Challenging the Conventional Wisdom of Social with 4C
With insight and interactivity, 4C’s Aaron Goldman made a case for replacing traditional data insights with unconventional connections.
We are excited to announce the first round of leaders who will bring our 2020 theme HUMAN.X to life at the Broad stage this June (17-18).
One dimensional image of people don’t tell us much. Zooming out, or exploring different dimensions, presents a different image. And Aaron Goldman thinks that the new image is far more complex than you believe.
At “You Think You Know, But Are You Sure?” the CMO of 4C challenged the room’s conventional wisdom about consumers- at times literally. The centerpiece of the presentation was a live quiz, designed to test how our assumptions with brand associations can often be wrong. Among the findings: Cadbury Dairy Milk and Kellogg’s should probably be collaborating, Adele is highly popular among cost-conscious shoppers, and the Spice Girls are surprisingly popular among those with feelings on the UKIP party.
What lessons does the quiz have for marketers?
Engage This Data in Positive Ways
Goldman shared the story of a brand of nicotine gum who used a positive association with Father Christmas on Facebook, to drive sales at the holidays and into the New Year. Again, this isn’t an intuitive connection, but once they found it? They ran with it and got positive results.
Other brands saw similar benefits- not just increases in revenue, but decreases in cost per customer and heightened brand awareness. But it starts with being willing to move beyond the standard brand associations and digging into more less intuitive ones. “When actively mined, holding for things like active engagement and positive sentiment, you can build a full picture of your audience,” Goldman advised. “And if getting things wrong with your data can be disastrous, getting things right can be amazing.”
About Getting It Wrong…
This strategy of reaching and engaging customers requires a lot of information from and about them.
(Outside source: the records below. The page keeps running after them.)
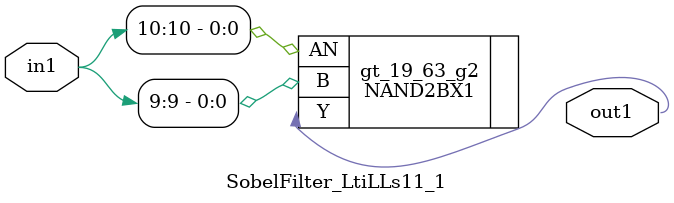
<source format=v>
`timescale 1ps / 1ps


module SobelFilter_LtiLLs11_1(in1, out1);
  input [10:0] in1;
  output out1;
  wire [10:0] in1;
  wire out1;
  NAND2BX1 gt_19_63_g2(.AN (in1[10]), .B (in1[9]), .Y (out1));
endmodule


</source>
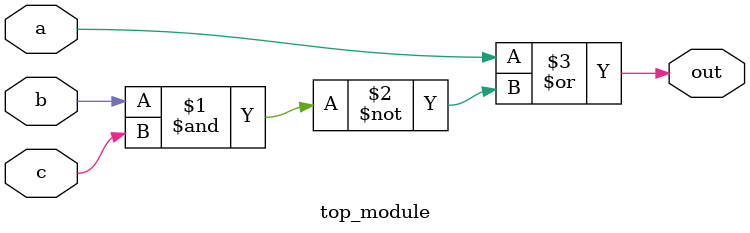
<source format=sv>
module top_module(
	input a, 
	input b,
	input c,
	output out
);

	assign out = a | ~(b & c);

endmodule

</source>
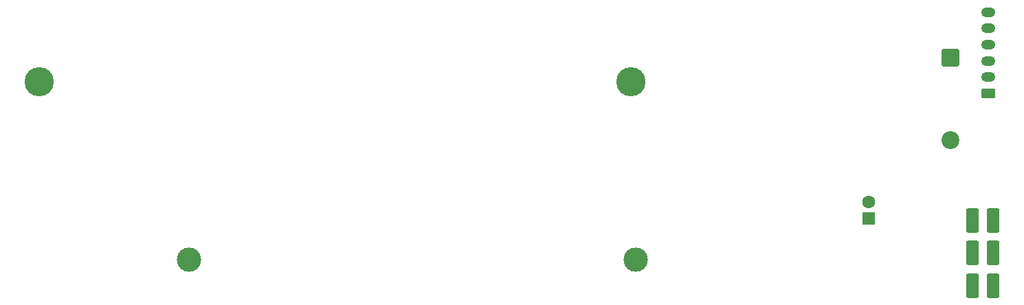
<source format=gbr>
%TF.GenerationSoftware,KiCad,Pcbnew,9.0.3*%
%TF.CreationDate,2025-08-05T15:46:53-07:00*%
%TF.ProjectId,Joule Thief,4a6f756c-6520-4546-9869-65662e6b6963,R1*%
%TF.SameCoordinates,Original*%
%TF.FileFunction,Soldermask,Bot*%
%TF.FilePolarity,Negative*%
%FSLAX46Y46*%
G04 Gerber Fmt 4.6, Leading zero omitted, Abs format (unit mm)*
G04 Created by KiCad (PCBNEW 9.0.3) date 2025-08-05 15:46:53*
%MOMM*%
%LPD*%
G01*
G04 APERTURE LIST*
G04 Aperture macros list*
%AMRoundRect*
0 Rectangle with rounded corners*
0 $1 Rounding radius*
0 $2 $3 $4 $5 $6 $7 $8 $9 X,Y pos of 4 corners*
0 Add a 4 corners polygon primitive as box body*
4,1,4,$2,$3,$4,$5,$6,$7,$8,$9,$2,$3,0*
0 Add four circle primitives for the rounded corners*
1,1,$1+$1,$2,$3*
1,1,$1+$1,$4,$5*
1,1,$1+$1,$6,$7*
1,1,$1+$1,$8,$9*
0 Add four rect primitives between the rounded corners*
20,1,$1+$1,$2,$3,$4,$5,0*
20,1,$1+$1,$4,$5,$6,$7,0*
20,1,$1+$1,$6,$7,$8,$9,0*
20,1,$1+$1,$8,$9,$2,$3,0*%
G04 Aperture macros list end*
%ADD10RoundRect,0.285714X0.514286X-1.214286X0.514286X1.214286X-0.514286X1.214286X-0.514286X-1.214286X0*%
%ADD11C,3.600000*%
%ADD12C,3.000000*%
%ADD13RoundRect,0.250000X0.625000X-0.350000X0.625000X0.350000X-0.625000X0.350000X-0.625000X-0.350000X0*%
%ADD14O,1.750000X1.200000*%
%ADD15RoundRect,0.250000X0.550000X-0.550000X0.550000X0.550000X-0.550000X0.550000X-0.550000X-0.550000X0*%
%ADD16C,1.600000*%
%ADD17RoundRect,0.249999X-0.850001X0.850001X-0.850001X-0.850001X0.850001X-0.850001X0.850001X0.850001X0*%
%ADD18C,2.200000*%
G04 APERTURE END LIST*
D10*
%TO.C,SW1*%
X159500000Y-74100000D03*
X159500000Y-70100000D03*
X159500000Y-66100000D03*
X162100000Y-74100000D03*
X162100000Y-70100000D03*
X162100000Y-66100000D03*
%TD*%
D11*
%TO.C,LITH1*%
X117419826Y-49000000D03*
X44519826Y-49000000D03*
%TD*%
D12*
%TO.C,BATT_1*%
X118069826Y-70900000D03*
X63009826Y-70900000D03*
%TD*%
D13*
%TO.C,J_OUT1*%
X161469826Y-50400000D03*
D14*
X161469826Y-48400000D03*
X161469826Y-46400000D03*
X161469826Y-44400000D03*
X161469826Y-42400000D03*
X161469826Y-40400000D03*
%TD*%
D15*
%TO.C,C3*%
X146704580Y-65825000D03*
D16*
X146704580Y-63825000D03*
%TD*%
D17*
%TO.C,D1*%
X156769826Y-46020000D03*
D18*
X156769826Y-56180000D03*
%TD*%
M02*

</source>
Above all, Goldman urges people to get and use it responsibly. Recalling the year’s earlier Cambridge Analytica scandal, and with a mind to recent regulations like GDPR, he reminded his attendees that people are paying more attention to who has their data and how they got it than ever before.
But this new sense of vigilance doesn’t have to spell danger for our efforts. It simply means that we have to use responsibility and thoughtfulness with the data we do capture—values that marketing as a field already appreciates.
Take People at Their Action, Not Their Word
Most of the behavioral data we obtained before was gotten through focus groups and polling; today, we get it through analysis of social engagement. But across time, this method of data gathering has one thing in common: we take people at their word. Goldman argues that we shouldn’t, and cited Brexit as a powerful example.
Diving deeper into social behavior—not just what people say, but how they say, where they say it, and to whom—can unlock details we wouldn’t have otherwise known to act on. A powerful example of this? Nike. The brand was able to determine that fans of their brand were also active around issues of racial equality, gun control, veteran families, police accountability, and other key social issues. Most methods used to observe people online wouldn’t yield that data. But with it, Nike made a decision: to enlist American activist and athlete Colin Kaepernick for an expansive ad campaign and endorsement deal. The move seemed like a gamble at the time, but in reality, the brand giant had the data to back up their decision. The sales proved them right.
Although we won’t all see the blockbuster success that Nike saw with their insights, Goldman sees a lot of promise in this unconventional data matching. “We spend a lot of time going through the process of building plans, setting up programs, monitoring results, and oftentimes we rely too much on what’s worked in the past or on gut instincts.” As he sees it, we stand to gain a great deal when we challenge ourselves to abandon those methods—and so do our businesses.